Here’s another bombshell: I, too, am “That Guy.”  As a matter of fact, I’m among the most prolific “That Guy” offender.  I can hardly help it—probably a solid half of my t-shirt selection is beer-related thus it’s a matter of statistics that the shirt I wear to a beer festival features something boozy.  Hell, so ingrained is “That Guy,” that if I only had three beer shirts it would be those three shirts I’d cycle through over and over again for each festival; I want people to know just how much a craft beer cheerleader I really am. 

You know something?  I’m okay with that.  I’m an ardent craft beer supporter and I don’t care if I go beyond the call of duty in spreading the gospel of beer.  If my shirt brings awareness of a brewery or beer organization to even one new person then I’m helping the industry as a whole because, in the craft beer community, success for one means success for all.  Of course, it’s a bummer if no new people see my shirt but I really buy beer shirts because I like them so who cares how well I’m advertising?  I’m still getting joy from it and that’s what matters most. 

Which brings me to my point: Craft Brewed Clothing Co., the company running the Craft Brewery T-shirt of the Month Club (which supports American craft brewers), has asked me to help get the word out on them so they can help get the word out on your favorite brewery.  You help Craft Brewed Clothing by joining the club, they help brewers get their name out there, brewers make great beer, and then you enjoy said beer while wearing a new shirt—it comes full circle!

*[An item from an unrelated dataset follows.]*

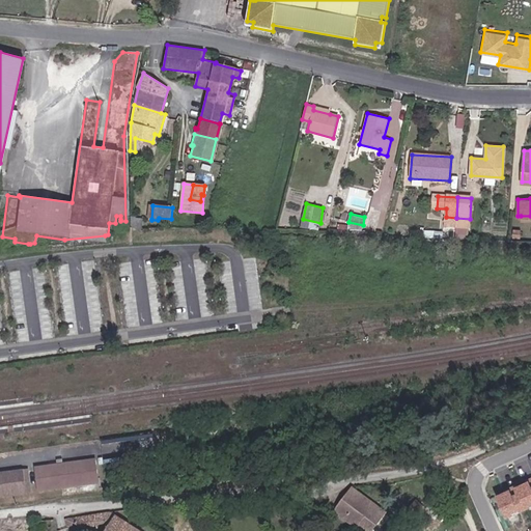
[(133,217),(132,227),(141,232),(142,218),(133,217)]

Sign-up for three, six, or twelve month memberships and, each month, “receive a new, top quality T-shirt with a design or logo representing a favorite Craft Brewery, Brew Pub or Brewers Guild from around the country.”  Who knows what you’ll get?  It could be the neighborhood nanobrewery down the street or some far-flung brewers guild from the other side of the country!  The surprise is half the fun. 

Brewers and brewers guild representatives who would like to participate in the program and advertise their business on a nationwide scale can do so for free.  Actually, it’s better than free: “CraftBrewedClothing.com is not only FREE to all Craft Brewers, Breweries, Brew Pubs and Brewers’ Guilds but more importantly, it is a revenue source.

Embrace your “That Guy”-ness!  Wear your beer shirts proudly be it at home or in public.  The misinformed among us may say these actions make you, like “That Guy” at a concert, a tool but, on the scale of all things toolish, wearing your beer shirt to a beer festival is pretty socially acceptable.  It’s not like you’re talking on a Bluetooth device while driving an H2 on your way to Beaver Creek to ski in jeans—now that’s being a tool.  Wearing your beer shirt is a simple action that makes a simple statement: I like and support craft beer.  So, if supporting small, homegrown, American businesses makes you a tool then consider me Ryan Seacrest.